Thanks to pre-elections (
KUDU-1365), slow UpdateConsensus calls on a single follower don't disturb the whole tablet by calling elections. However, sometimes I see situations where one or more followers are constantly calling pre-elections, and only rarely, if ever, overflowing their service queues. Occasionally, in 3x replicated tablets, the followers will get "lucky" and detect a leader failure at around the same time, and an election will happen.
This background instability has caused bugs like
KUDU-2343 that should be rare to occur pretty frequently, plus the extra RequestConsensusVote RPCs add a little more stress on the consensus service and on replicas' consensus locks. It also spams the logs, since there's no generally no exponential backoff for these pre-elections because there's a successful heartbeat in between them.
It seems like we can get into the situation where the average number of in-flight consensus requests is constant over time, so on average we are processing each heartbeat in less than the heartbeat interval, however some heartbeats take longer. Since UpdateConsensus calls to a replica are serialized, a few of these in a row trigger the failure detector, despite the follower receiving every heartbeat in a timely manner and responding successfully eventually (and on average in a timely manner).
It'd be nice to prevent these worthless pre-elections.
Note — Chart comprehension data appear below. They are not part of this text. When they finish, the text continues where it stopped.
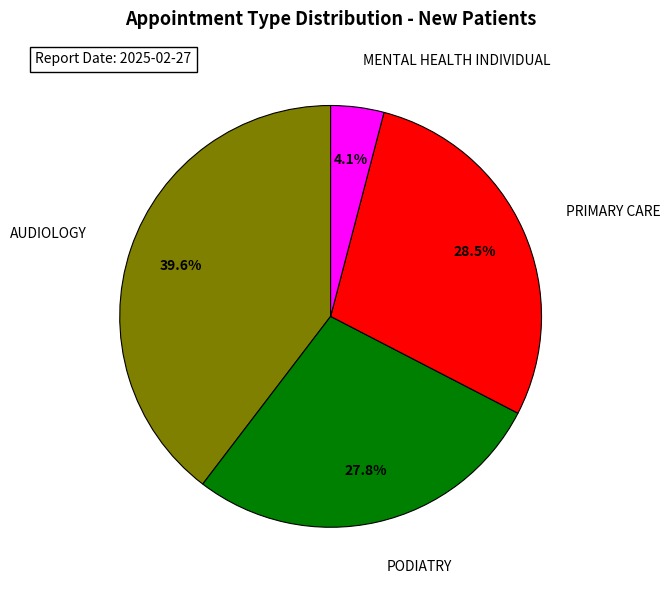

Rank the categories by value from highest to lowest.

AUDIOLOGY, PRIMARY CARE, PODIATRY, MENTAL HEALTH INDIVIDUAL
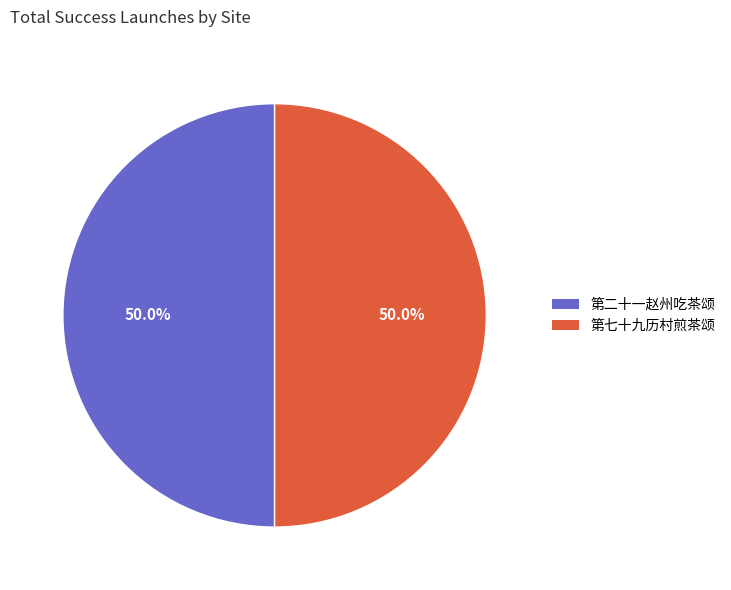

What portion of the pie excludes 第七十九历村煎茶颂?

50.0%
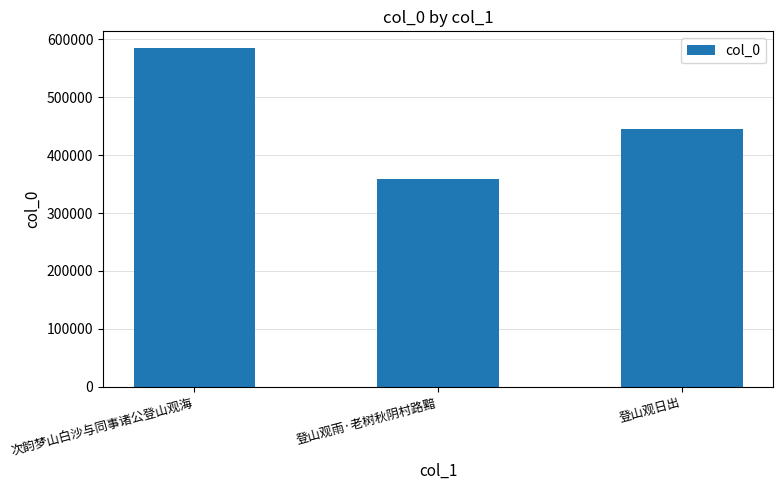

Which has a higher value, 登山观日出 or 次韵梦山白沙与同事诸公登山观海?

次韵梦山白沙与同事诸公登山观海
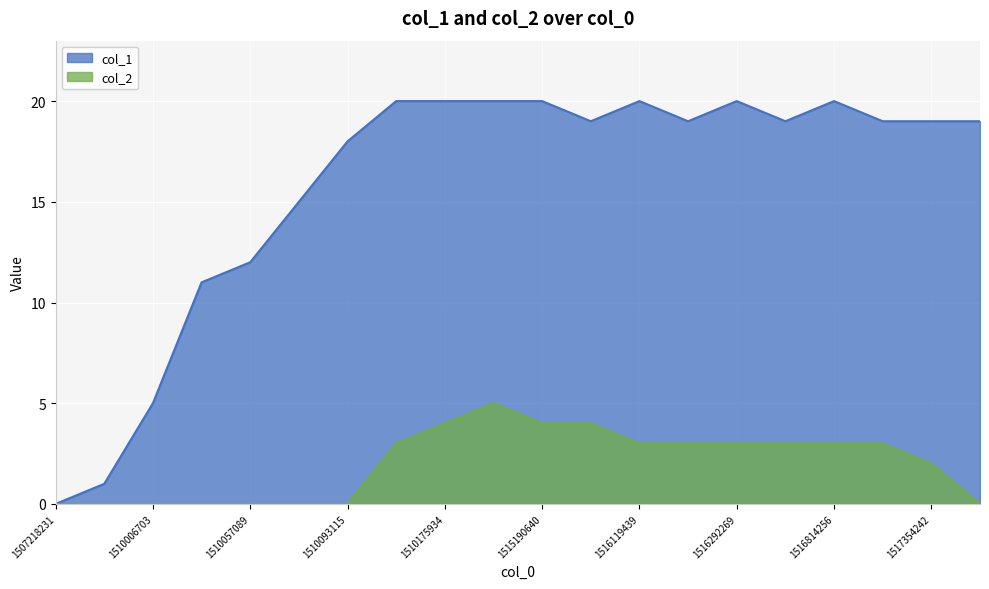

Does the chart display data point markers on the line(s)?

No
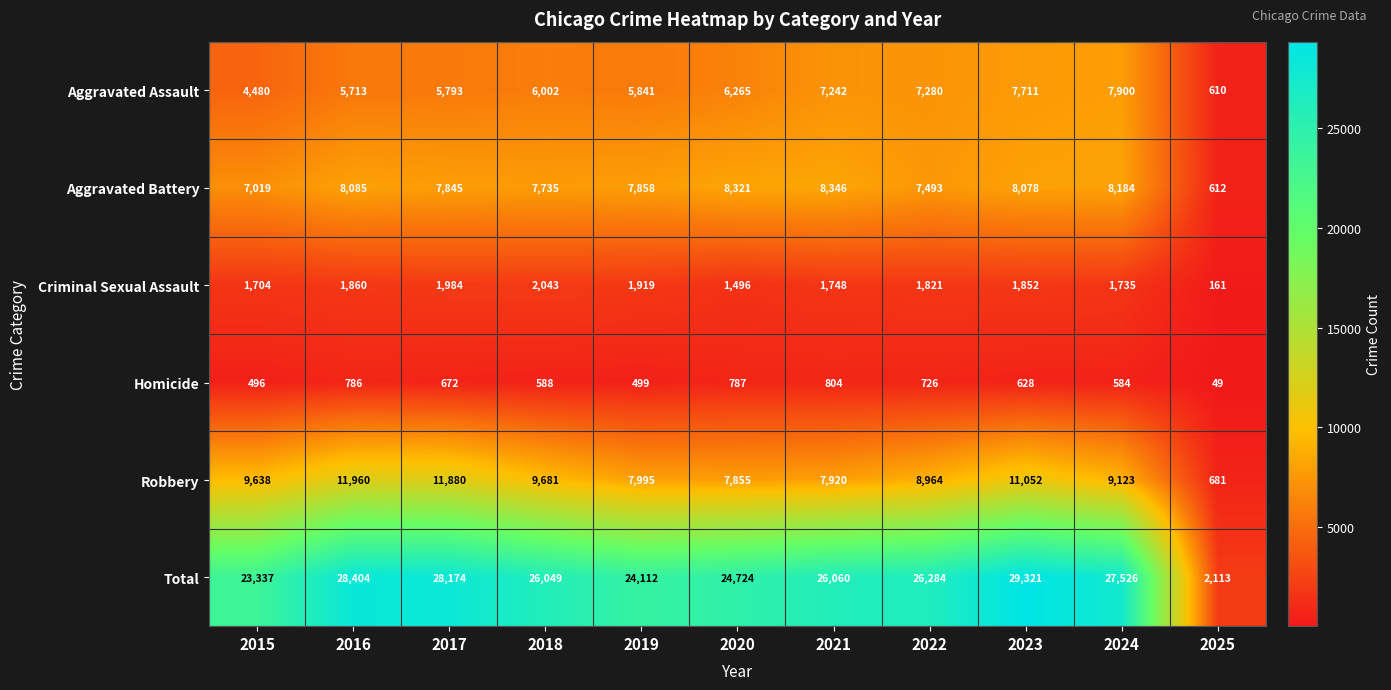

Is it true that Criminal Sexual Assault equals 1704 at 2015?

True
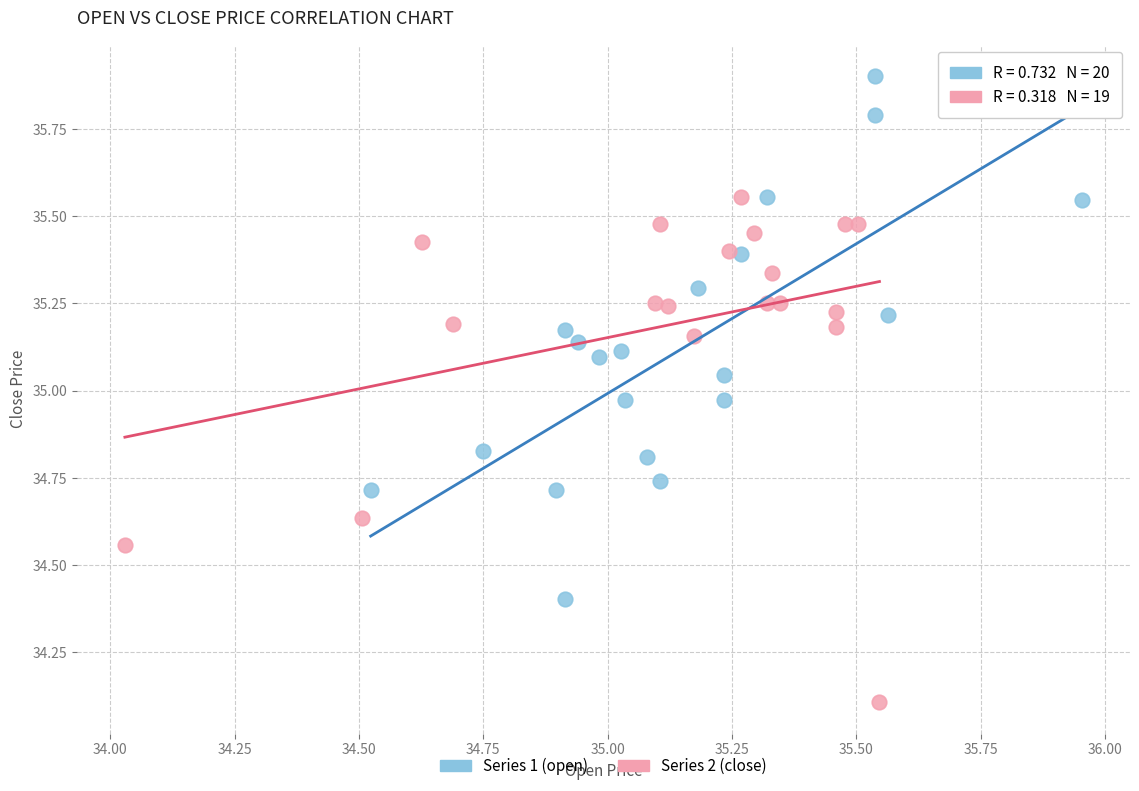

Which series reaches the minimum Y coordinate?

Series 2 (close)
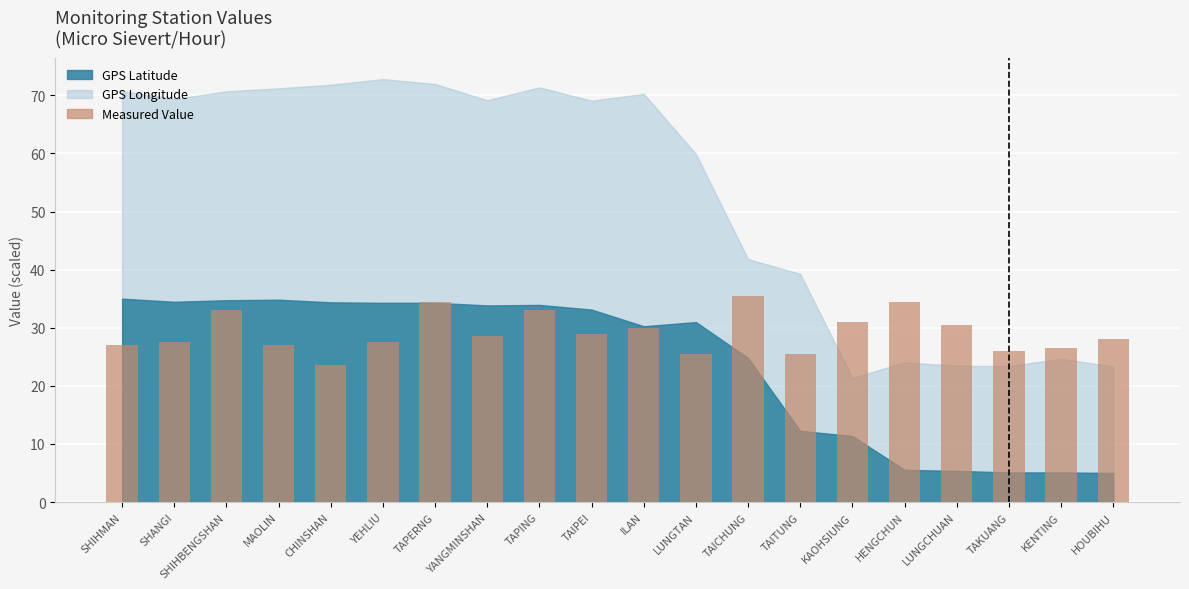

What is the maximum value shown in the chart?

35.5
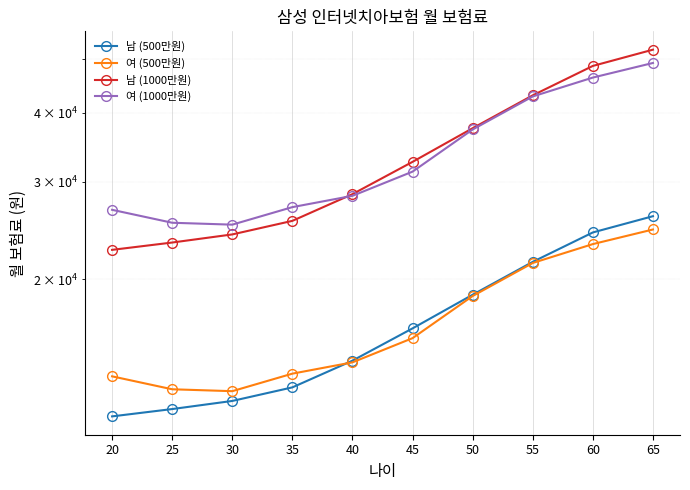

What is the lowest value of the 남 (500만원) series?

11300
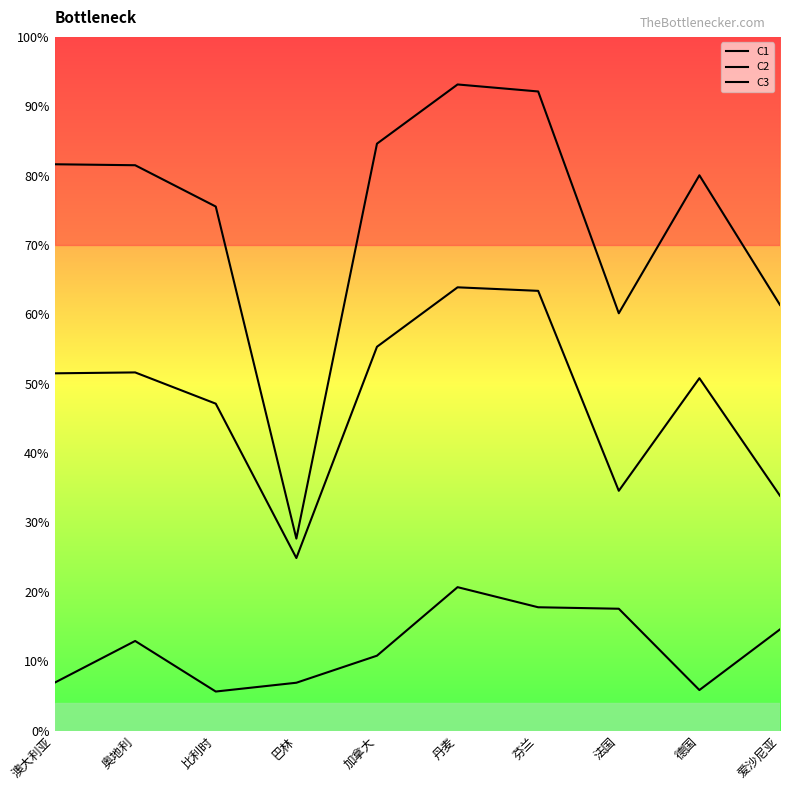

Which series has the largest total across all categories?

C3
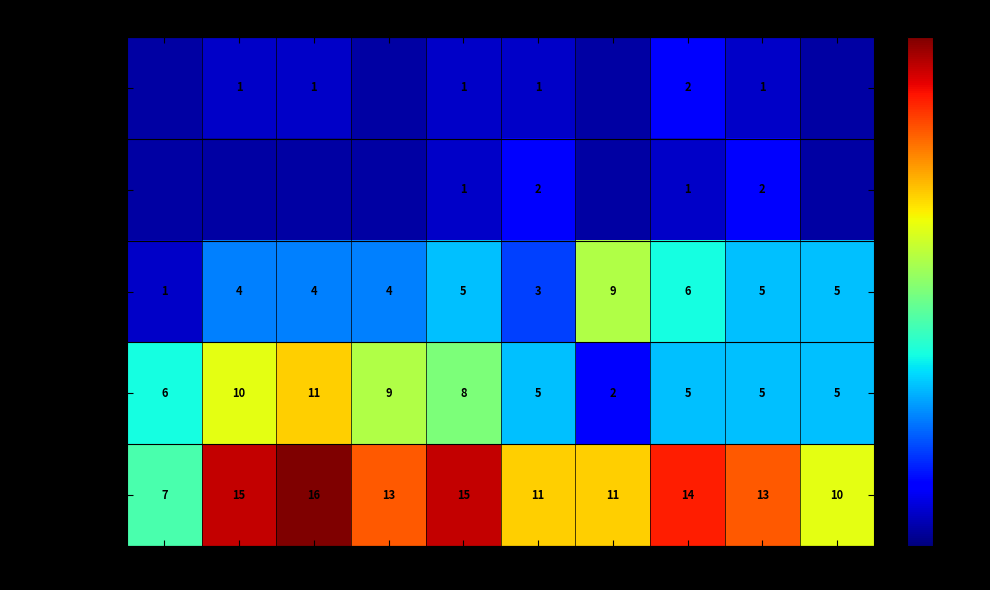

How many values in the Theft series are below 6?

5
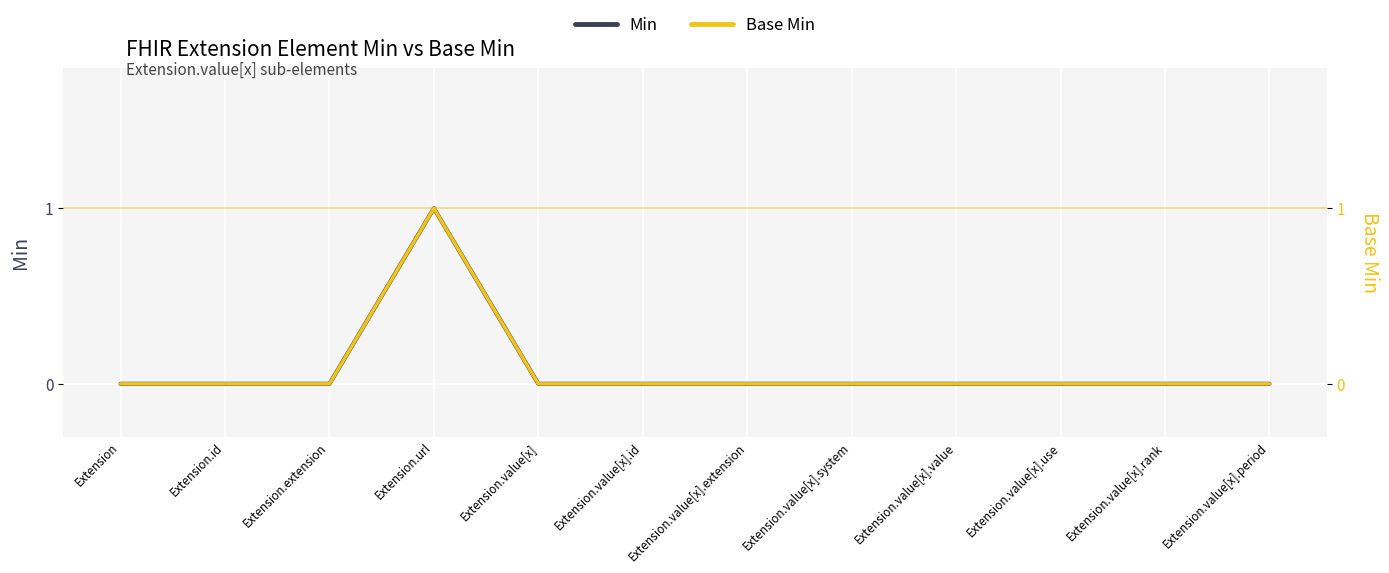

True or false: Min has a value of 0 at Extension.value[x].value.

True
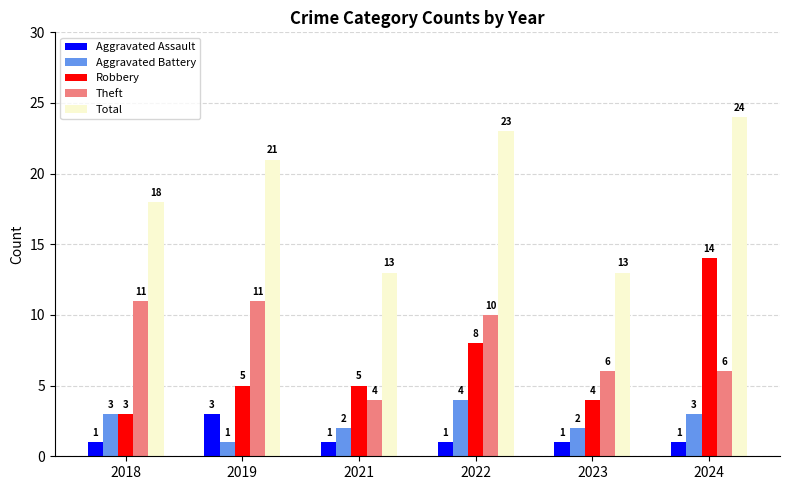

How many series are shown in this chart?

5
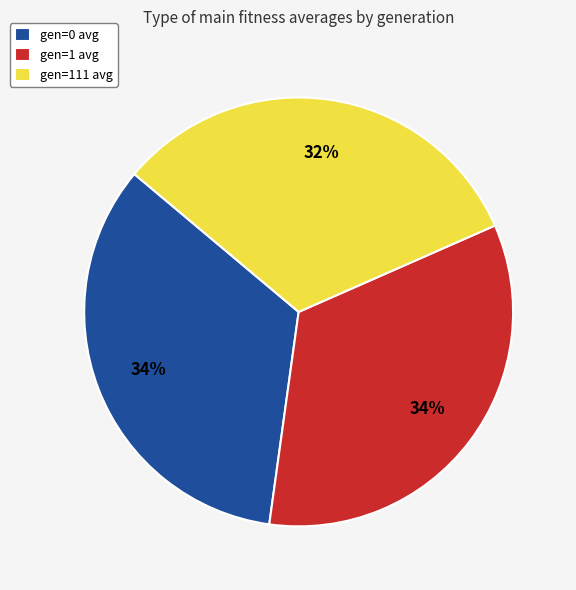

The gen=111 avg slice represents 44% of the pie. True or false?

False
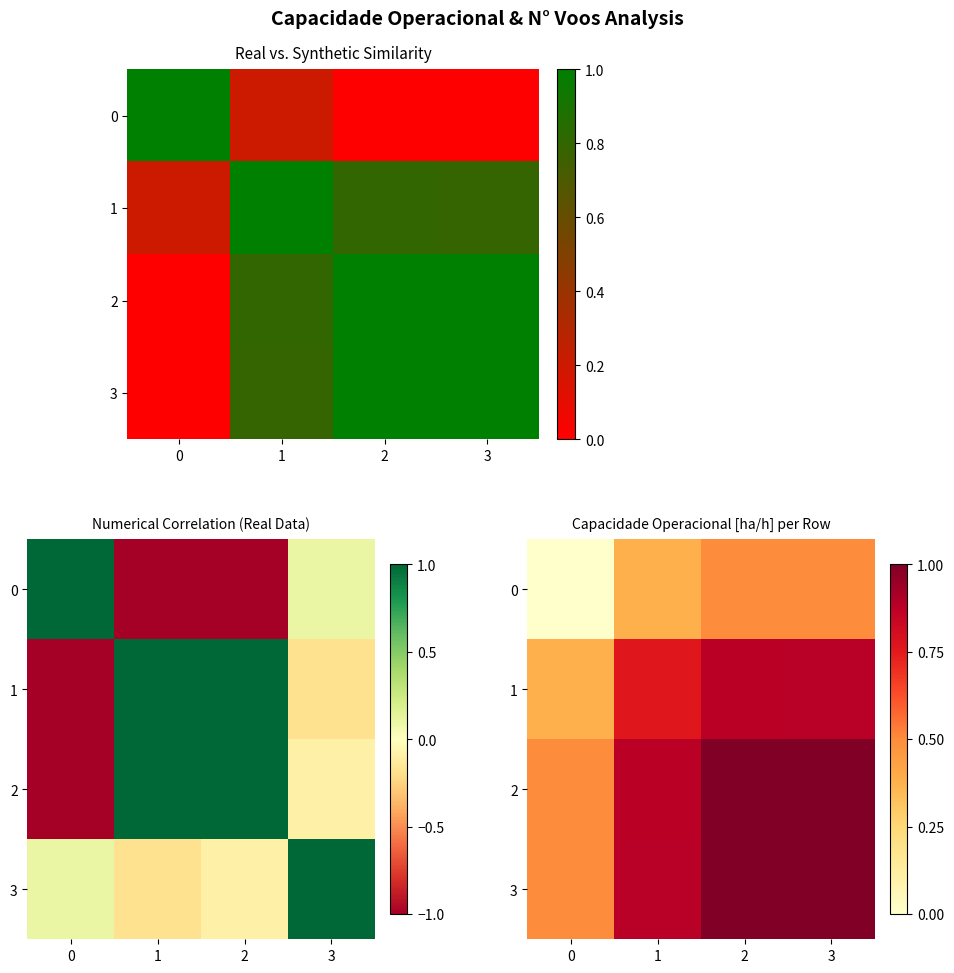

The 3 series shows 1.0 at 3. True or false?

True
A couple of ideas:
1. Separately calculate a backoff for failed pre-elections, and reset it when a pre-election succeeds or more generally when there's an election.
2. Don't count the time the follower is executing UpdateConsensus against the failure detector. Mike Percy suggested stopping the failure detector during UpdateReplica() and resuming it when the function returns.
3. Move leader failure detection out-of-band of UpdateConsensus entirely.